*Exercise directions*. Arrange every line of the records below into a JSON list of strings, one string per line, with blank lines left out.
Data section section start
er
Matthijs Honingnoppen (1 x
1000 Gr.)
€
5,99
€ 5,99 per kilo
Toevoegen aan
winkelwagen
Data section section end
*Output for this task*.
[
  "er",
  "Matthijs Honingnoppen (1 x",
  "1000 Gr.)",
  "€",
  "5,99",
  "€ 5,99 per kilo",
  "Toevoegen aan",
  "winkelwagen"
]